Though two justices had to explain their concurring opinions, the court issued a 9-0 ruling

The Supreme Court of Canada (SCC) has ruled that individuals who share computers have a reasonable expectation of privacy, in a 9-0 decision.

Canada’s highest court was forced to rule on the matter in a child pornography case, in which the spouse of Thomas Reeves — an individual believed to have child pornography on a shared computer — allowed a police officer to seize and search the computer without a valid warrant.

Reeves’s spouse signed a consent form allowing the officer to take the computer. The officer then detained the device for over four months without searching it, also failing to properly report the seizure to a justice.

Once police obtained a warrant, they discovered 140 images and 22 videos of child pornography.

Reeves was charged for possessing and accessing child pornography, but successfully filed an application to exclude the evidence, arguing that his section eight Charter right to be secure against unreasonable search or seizure had been violated, and was acquitted.

A Court of Appeal later ordered a new trial, choosing to set aside the order to exclude the evidence found on the computer shared by Reeves and his spouse.

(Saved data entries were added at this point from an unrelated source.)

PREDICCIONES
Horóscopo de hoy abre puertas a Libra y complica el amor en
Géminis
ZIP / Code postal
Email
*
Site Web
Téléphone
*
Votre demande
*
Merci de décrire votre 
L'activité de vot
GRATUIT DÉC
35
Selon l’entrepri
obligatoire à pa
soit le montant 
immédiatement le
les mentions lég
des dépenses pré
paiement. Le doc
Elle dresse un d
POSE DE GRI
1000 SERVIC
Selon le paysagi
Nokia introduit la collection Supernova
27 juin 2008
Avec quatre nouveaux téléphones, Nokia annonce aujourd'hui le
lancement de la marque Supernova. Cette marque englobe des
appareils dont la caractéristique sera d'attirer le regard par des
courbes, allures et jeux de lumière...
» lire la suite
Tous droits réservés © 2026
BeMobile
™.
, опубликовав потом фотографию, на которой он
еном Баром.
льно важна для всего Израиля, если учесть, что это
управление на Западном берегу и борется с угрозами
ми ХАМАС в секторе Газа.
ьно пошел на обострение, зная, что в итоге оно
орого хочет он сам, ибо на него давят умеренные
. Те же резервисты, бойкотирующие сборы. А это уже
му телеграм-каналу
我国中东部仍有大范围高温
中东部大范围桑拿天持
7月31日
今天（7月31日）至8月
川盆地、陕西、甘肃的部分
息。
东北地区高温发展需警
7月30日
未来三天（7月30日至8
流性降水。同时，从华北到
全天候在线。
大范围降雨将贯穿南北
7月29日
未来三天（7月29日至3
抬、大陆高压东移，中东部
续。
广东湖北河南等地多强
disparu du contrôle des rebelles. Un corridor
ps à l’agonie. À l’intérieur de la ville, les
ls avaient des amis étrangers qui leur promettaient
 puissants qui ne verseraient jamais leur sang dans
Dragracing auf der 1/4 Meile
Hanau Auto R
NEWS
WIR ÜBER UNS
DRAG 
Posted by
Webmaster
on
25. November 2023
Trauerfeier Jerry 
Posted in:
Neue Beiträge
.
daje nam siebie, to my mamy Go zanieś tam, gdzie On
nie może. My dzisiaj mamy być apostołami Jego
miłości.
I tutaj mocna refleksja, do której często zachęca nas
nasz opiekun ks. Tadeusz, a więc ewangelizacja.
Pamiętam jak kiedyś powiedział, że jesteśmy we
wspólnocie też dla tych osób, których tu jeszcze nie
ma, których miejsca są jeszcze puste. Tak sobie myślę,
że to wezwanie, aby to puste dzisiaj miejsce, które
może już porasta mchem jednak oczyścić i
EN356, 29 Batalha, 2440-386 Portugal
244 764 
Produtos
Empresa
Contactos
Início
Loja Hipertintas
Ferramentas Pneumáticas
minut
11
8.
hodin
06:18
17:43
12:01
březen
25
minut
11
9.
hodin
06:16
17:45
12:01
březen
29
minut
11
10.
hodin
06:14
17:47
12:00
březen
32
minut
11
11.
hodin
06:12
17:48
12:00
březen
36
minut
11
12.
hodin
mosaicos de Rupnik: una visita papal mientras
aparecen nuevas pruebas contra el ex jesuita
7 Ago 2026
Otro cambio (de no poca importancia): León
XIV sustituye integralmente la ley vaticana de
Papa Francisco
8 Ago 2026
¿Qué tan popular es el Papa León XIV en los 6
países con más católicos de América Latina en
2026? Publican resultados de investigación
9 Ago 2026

However, as per a December 13th, 2018 decision penned by puisne justice Andromache Karakatsanis, the SCC has now ruled that the evidence should ultimately be excluded and that the acquittal be restored.

“Although the computer was shared, Reeves maintained a reasonable expectation of privacy in it,” reads an excerpt from the December 13th ruling.

“The consent of the accused’s spouse did not nullify his reasonable expectation of privacy, or operate to waive his Charter rights in the computer. The warrantless seizure of the computer and the search of it without a valid warrant were unreasonable, and the admission of the child pornography evidence would bring the administration of justice into disrepute.”

Karakatsanis further wrote that shared control over a single computer does not equal no control at all.

“By choosing to share a computer with others, people do not relinquish their right to be protected from the unreasonable seizure of it by the state,” wrote Karakatsanis, for the majority.

“By choosing to share their computers with friends and family, Canadians are not required to give up their Charter protection from state interference in their private lives, and to accept that their friends and family can unilaterally authorize police to take things that they share.”

Majority agreement, with additional comments

It’s worth noting that while puisne justice Suzanne Côté agreed with the majority, she added that she disagreed that the issue “of the entry into the home should not be addressed and that the police removal of the computer was unlawful.”

According to Côté, police shouldn’t require the consent of every individual who shares a dwelling before entering a home, stating that such a rule would be “entirely unworkable.”

Côté outlined specific instances that police can enter a shared dwelling without obtaining the consent of everyone who shares a home.

“The consenting person must have the authority to consent; the consent must be limited to shared places or things; the consent must be informed and voluntary; and the police must respect the limits of the consent, which is freely revocable at any point during the entry or search,” wrote Côté.

Despite her disagreements, Côté nonetheless stated that the evidence should be excluded because the police failed to adequately comply with portions of the Criminal Code of Canada “by improperly detaining the computer and the fact that the search warrant was ultimately found to be invalid.”